START EXTRACTED DATA

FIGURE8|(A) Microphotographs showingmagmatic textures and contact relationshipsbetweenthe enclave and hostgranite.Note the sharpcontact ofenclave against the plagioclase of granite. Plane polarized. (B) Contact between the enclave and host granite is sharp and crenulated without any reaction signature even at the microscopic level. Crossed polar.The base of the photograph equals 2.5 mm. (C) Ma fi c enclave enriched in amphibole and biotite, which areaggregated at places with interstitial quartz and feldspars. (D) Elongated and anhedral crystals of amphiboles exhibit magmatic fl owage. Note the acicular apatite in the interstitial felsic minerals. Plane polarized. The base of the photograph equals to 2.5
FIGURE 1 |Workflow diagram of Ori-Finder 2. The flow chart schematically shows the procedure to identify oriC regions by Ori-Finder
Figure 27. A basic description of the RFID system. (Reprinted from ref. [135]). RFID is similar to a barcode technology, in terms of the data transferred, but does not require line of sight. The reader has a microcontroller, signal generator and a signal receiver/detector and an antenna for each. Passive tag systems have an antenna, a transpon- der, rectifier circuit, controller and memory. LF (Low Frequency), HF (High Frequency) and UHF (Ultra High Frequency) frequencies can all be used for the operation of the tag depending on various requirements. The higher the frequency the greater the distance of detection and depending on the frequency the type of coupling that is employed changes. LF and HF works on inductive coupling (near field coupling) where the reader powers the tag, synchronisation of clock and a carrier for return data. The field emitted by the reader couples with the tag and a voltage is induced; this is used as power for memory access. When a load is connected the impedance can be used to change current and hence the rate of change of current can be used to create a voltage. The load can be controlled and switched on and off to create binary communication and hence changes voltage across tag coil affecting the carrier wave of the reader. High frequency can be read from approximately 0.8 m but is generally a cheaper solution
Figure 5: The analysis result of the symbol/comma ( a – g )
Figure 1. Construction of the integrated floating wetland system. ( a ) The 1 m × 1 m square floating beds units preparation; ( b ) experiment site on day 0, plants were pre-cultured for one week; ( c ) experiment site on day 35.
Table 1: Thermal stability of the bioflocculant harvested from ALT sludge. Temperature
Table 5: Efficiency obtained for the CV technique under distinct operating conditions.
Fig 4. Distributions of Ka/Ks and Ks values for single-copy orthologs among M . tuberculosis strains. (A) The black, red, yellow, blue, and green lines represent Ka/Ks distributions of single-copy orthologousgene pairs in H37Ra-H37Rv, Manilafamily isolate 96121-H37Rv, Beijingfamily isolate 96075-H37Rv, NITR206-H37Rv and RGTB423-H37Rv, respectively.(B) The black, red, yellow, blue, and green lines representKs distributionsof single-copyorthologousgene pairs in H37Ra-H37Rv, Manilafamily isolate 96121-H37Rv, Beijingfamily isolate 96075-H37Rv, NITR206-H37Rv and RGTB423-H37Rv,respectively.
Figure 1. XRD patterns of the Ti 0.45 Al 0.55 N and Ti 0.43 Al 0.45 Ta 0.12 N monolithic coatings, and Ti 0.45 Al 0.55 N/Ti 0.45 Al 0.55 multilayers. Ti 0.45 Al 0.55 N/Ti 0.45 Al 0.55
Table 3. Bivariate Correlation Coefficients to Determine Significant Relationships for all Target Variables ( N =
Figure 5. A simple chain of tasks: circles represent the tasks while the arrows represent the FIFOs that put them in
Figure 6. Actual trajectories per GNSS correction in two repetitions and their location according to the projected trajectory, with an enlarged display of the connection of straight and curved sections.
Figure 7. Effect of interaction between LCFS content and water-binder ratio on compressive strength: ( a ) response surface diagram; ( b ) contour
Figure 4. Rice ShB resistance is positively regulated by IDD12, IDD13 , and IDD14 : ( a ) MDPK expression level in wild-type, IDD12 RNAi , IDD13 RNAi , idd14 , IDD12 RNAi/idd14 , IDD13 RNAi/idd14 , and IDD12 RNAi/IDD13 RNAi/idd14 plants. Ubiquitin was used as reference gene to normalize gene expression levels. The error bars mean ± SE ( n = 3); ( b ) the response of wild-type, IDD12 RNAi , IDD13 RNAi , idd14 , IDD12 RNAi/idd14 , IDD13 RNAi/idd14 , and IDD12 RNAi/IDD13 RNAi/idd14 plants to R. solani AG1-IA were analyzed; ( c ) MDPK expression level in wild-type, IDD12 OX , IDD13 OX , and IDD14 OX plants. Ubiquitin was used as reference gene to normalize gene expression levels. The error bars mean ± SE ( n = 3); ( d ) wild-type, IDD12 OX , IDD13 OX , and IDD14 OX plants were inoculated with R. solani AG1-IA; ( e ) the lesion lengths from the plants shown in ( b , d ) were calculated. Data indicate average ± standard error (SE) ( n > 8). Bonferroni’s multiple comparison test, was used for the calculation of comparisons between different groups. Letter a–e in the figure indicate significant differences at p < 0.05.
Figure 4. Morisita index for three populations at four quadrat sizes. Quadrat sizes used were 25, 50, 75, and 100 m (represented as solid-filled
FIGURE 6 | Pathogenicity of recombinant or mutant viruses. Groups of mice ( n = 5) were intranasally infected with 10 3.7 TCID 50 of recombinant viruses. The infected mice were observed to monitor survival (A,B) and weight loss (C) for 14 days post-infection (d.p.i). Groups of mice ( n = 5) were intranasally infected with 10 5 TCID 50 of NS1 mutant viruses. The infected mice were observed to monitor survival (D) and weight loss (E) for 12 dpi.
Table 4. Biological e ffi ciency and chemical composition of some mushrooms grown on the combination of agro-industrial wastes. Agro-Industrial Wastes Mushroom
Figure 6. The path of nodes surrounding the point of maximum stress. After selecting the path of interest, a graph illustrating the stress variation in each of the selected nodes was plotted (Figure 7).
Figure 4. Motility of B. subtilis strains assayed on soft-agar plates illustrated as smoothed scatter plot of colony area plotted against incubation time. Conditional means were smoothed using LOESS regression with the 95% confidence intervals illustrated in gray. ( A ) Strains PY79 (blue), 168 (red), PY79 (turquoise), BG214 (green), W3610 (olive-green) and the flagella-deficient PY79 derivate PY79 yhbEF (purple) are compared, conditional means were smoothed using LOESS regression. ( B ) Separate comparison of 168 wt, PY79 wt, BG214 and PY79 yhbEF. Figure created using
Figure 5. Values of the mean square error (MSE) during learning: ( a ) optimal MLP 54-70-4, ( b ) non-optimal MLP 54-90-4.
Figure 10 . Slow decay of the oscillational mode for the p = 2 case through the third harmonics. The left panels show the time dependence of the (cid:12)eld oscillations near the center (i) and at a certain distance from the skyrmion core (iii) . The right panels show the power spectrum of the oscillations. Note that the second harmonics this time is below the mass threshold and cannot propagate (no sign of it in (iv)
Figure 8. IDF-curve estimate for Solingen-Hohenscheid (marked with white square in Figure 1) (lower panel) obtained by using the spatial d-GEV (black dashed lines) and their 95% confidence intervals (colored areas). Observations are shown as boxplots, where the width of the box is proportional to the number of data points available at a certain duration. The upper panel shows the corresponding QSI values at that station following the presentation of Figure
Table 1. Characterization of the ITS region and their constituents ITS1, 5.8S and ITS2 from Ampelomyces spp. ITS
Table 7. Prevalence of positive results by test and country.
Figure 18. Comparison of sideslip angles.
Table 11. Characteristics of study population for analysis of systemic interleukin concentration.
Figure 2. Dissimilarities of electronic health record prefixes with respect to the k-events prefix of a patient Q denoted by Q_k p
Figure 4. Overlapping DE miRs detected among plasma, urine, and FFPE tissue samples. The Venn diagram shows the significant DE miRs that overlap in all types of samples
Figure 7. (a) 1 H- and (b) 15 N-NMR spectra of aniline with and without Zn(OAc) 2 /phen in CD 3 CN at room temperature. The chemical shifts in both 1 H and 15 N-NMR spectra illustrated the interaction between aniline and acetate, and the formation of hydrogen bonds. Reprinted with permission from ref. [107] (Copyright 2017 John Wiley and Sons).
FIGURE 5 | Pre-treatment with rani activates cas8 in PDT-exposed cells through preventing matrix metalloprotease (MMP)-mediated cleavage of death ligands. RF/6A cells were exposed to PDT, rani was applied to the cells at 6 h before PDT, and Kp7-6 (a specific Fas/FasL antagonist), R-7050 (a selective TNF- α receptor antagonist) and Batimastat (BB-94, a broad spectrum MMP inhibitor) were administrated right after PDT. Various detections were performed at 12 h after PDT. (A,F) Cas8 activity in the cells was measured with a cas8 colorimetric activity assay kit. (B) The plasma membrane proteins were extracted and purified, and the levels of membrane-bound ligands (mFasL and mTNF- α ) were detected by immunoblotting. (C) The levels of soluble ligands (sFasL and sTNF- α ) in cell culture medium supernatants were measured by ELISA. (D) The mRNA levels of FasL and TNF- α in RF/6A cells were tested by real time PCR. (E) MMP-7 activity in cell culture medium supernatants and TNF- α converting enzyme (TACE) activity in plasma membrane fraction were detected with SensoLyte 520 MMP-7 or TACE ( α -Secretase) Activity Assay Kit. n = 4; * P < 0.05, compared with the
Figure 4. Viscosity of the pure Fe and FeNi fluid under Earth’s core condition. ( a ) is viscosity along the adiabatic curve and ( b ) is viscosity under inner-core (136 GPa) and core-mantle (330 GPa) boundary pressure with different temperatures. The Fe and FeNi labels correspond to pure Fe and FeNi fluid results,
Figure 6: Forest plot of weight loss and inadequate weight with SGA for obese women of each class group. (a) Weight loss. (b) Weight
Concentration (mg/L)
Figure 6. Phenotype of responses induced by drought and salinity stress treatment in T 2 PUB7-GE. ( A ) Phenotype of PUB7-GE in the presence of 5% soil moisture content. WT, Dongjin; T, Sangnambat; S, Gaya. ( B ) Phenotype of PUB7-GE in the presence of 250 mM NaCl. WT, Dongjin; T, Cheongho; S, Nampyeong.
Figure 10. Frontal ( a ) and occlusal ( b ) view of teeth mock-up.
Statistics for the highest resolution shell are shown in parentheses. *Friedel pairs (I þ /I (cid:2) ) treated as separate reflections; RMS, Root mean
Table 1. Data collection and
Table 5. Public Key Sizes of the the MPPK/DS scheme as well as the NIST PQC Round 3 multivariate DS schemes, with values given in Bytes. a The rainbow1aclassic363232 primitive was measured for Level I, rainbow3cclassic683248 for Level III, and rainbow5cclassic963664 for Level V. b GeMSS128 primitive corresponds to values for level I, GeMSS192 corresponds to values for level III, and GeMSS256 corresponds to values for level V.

END EXTRACTED DATA

AIM OF THE EXERCISE:
Using the data above, reproduce exactly the lines from the line that contains "Figure 4. Motility" through the line that contains "Table 11. Characteristics", including both.

TASK OUTPUT:
Figure 4. Motility of B. subtilis strains assayed on soft-agar plates illustrated as smoothed scatter plot of colony area plotted against incubation time. Conditional means were smoothed using LOESS regression with the 95% confidence intervals illustrated in gray. ( A ) Strains PY79 (blue), 168 (red), PY79 (turquoise), BG214 (green), W3610 (olive-green) and the flagella-deficient PY79 derivate PY79 yhbEF (purple) are compared, conditional means were smoothed using LOESS regression. ( B ) Separate comparison of 168 wt, PY79 wt, BG214 and PY79 yhbEF. Figure created using
Figure 5. Values of the mean square error (MSE) during learning: ( a ) optimal MLP 54-70-4, ( b ) non-optimal MLP 54-90-4.
Figure 10 . Slow decay of the oscillational mode for the p = 2 case through the third harmonics. The left panels show the time dependence of the (cid:12)eld oscillations near the center (i) and at a certain distance from the skyrmion core (iii) . The right panels show the power spectrum of the oscillations. Note that the second harmonics this time is below the mass threshold and cannot propagate (no sign of it in (iv)
Figure 8. IDF-curve estimate for Solingen-Hohenscheid (marked with white square in Figure 1) (lower panel) obtained by using the spatial d-GEV (black dashed lines) and their 95% confidence intervals (colored areas). Observations are shown as boxplots, where the width of the box is proportional to the number of data points available at a certain duration. The upper panel shows the corresponding QSI values at that station following the presentation of Figure
Table 1. Characterization of the ITS region and their constituents ITS1, 5.8S and ITS2 from Ampelomyces spp. ITS
Table 7. Prevalence of positive results by test and country.
Figure 18. Comparison of sideslip angles.
Table 11. Characteristics of study population for analysis of systemic interleukin concentration.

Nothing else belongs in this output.